A few more general thoughts...

August is peak holiday time, so book your accommodation early, particularly on Skye.

Don’t underestimate the time needed to drive between places. Distances may not seem far on a map, but will take a lot longer to cover than you might expect. Once you leave motorways and main trunk roads, many roads are very slow and 30mph may be a reasonable estimate.

Make sure you rent from a reputable company. Arnold Clarke is recommended. Avoid Green Motion or Easirent which may look a lot cheaper but are notorious for hitting you with all sorts of excess charges. They get really bad reviews.

The Walk Highlands website is the best for walking ideas. As well as giving length and estimate of time, it also grades walks on level of difficulty and ’bog factor!

https://www.walkhighlands.co.uk/

The Undiscovered Scotland website is one of the best, especially once you have decided on an area to visit. Start with the relevant map and follow the links to text pages with lots of information and pictures. This covers places the guide books have never dreamed about and there really are some hidden gems. I use it to plan all my trips to Scotland.

https://www.undiscoveredscotland.co.uk/

I also like DK Eyewitness Travel Guide Scotland (pick up cheaply from Amazon. It doesn’t need to be the latest edition as long as you check current visiting information from the web). This has a wealth of detail along with some superb pictures and reasonable maps to get you started. It also covers many places ignored by the other guides.

Posted by
530 posts

If coming to Skye in August then accommodation will be in short supply and at premium prices. If you want to do 'self catering' (i.e. a vacation rental) then almost all providers will expect you to stay 7 nights and most have Saturday as their changeover day.
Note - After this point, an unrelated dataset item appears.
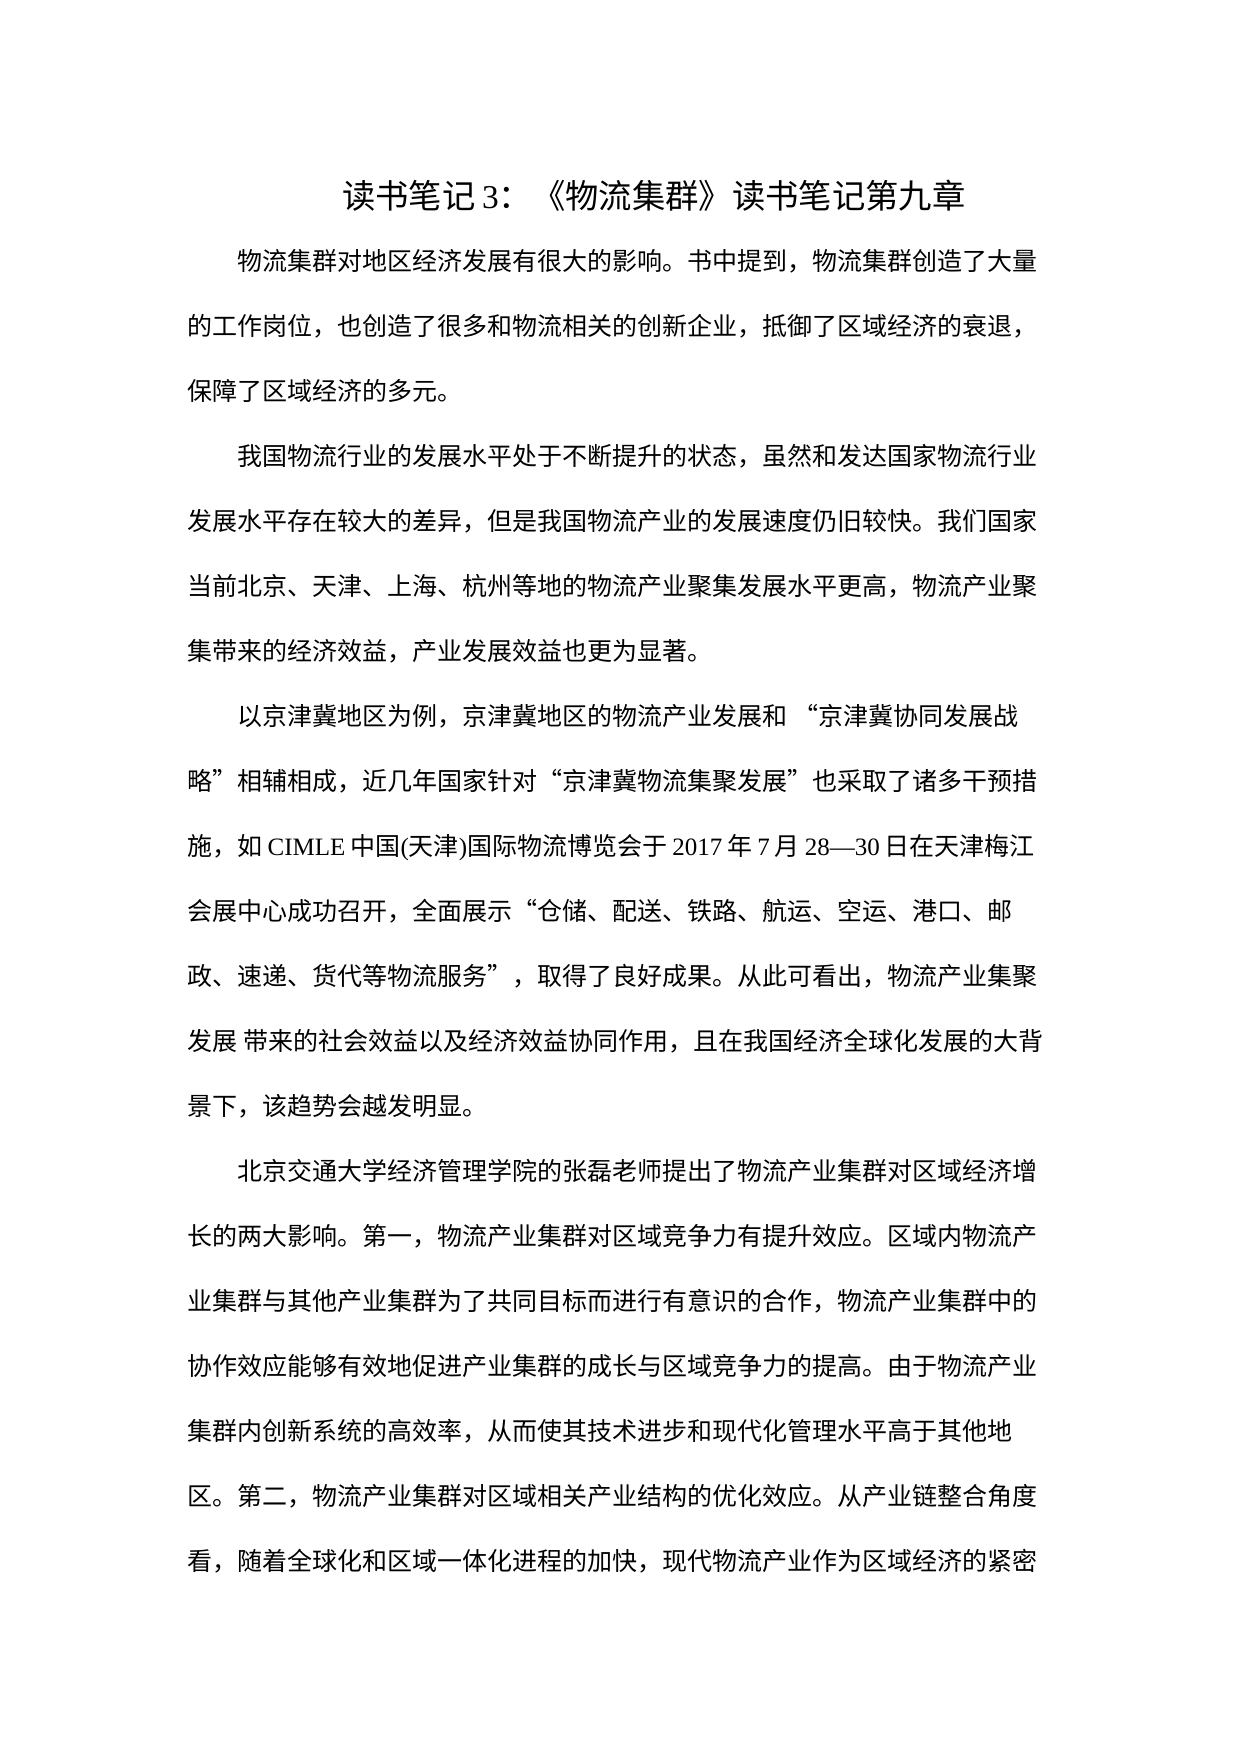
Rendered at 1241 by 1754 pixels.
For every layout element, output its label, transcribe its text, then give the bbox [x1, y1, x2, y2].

Skye easily warrants a week of anyone's time so if you are veering towards that length of stay then I'd suggest starting to look for a cottage now. Reputable agencies include LHH, Wilderness Cottages and Unique Cottages. I would stay in one place on the island rather than moving about.

Best wishes
Jacqui (Skyegirl)

Posted by
776 posts

Hi Susan and Monte

The shout out for Arran is a good one. ‘Scotland in miniature’ is correct! Great walking, Brodick Castle and gardens, standing stones/circles on Machrie Moor, beaches and an off shore Buddhist monastery. What’s not to like! And it’s relatively easy to get to - frequent ferries from Ardrossan. If you plan to take your car over - a good idea - book in advance.

The new distillery (Lagg) is owned by the same people who own the Lochranza distillery, but the plan is for them to do different things. They are about as far apart as you can get on Arran. I did the whisky tasting session at Lagg earlier in the year - it must have been good as I emerged carrying two bottles of limited edition Sherry cask stored single malt. And a t-shirt!
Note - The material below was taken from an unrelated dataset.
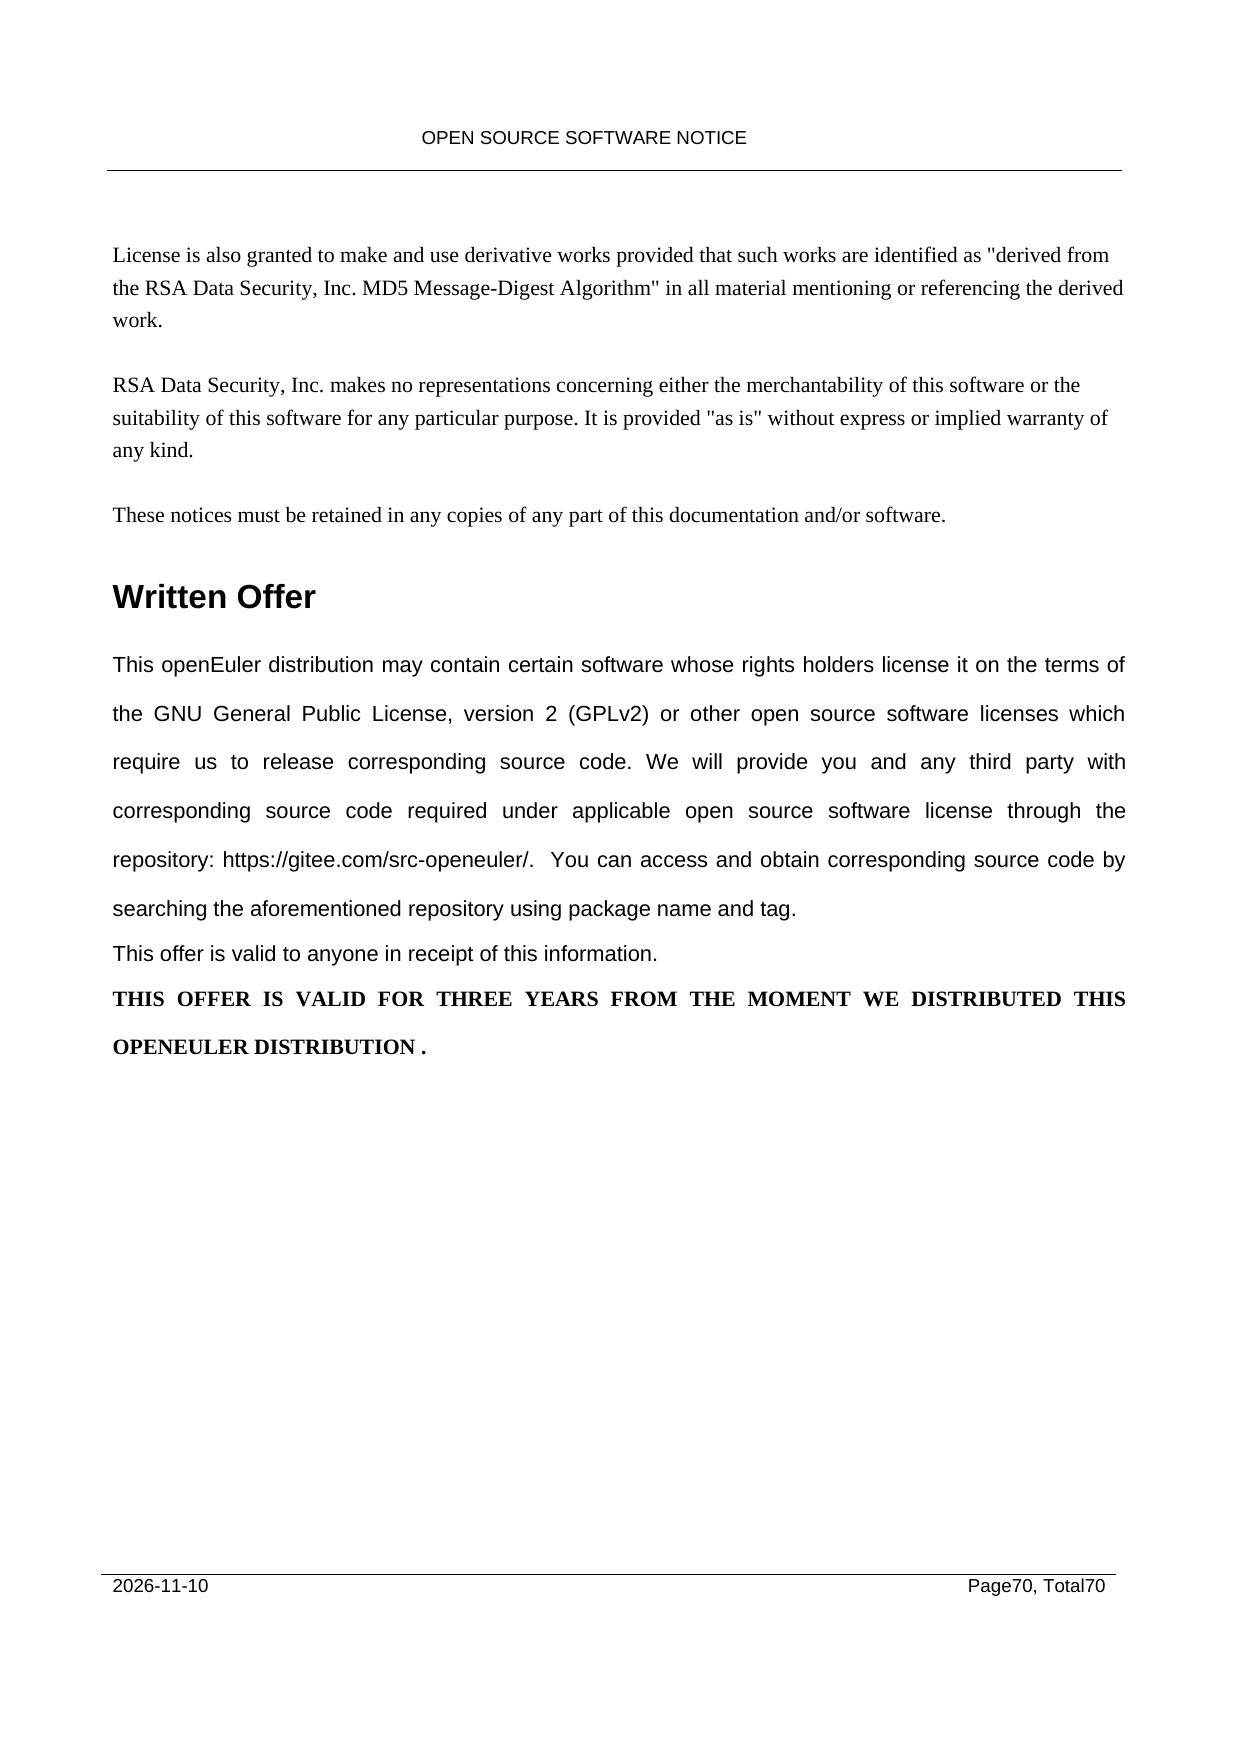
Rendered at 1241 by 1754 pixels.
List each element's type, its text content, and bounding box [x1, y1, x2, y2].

If you wanted rugged, beautiful and spectacular, go north west. Nobody has mentioned Torridon or Sutherland but they are big, empty and a bit magnificent. If you are into serious hiking, there’s lots to go at up there, but you’ll need to be well equipped and have decent weather. Even driving round those areas is an experience though!

Hope you fix something up that meets your needs!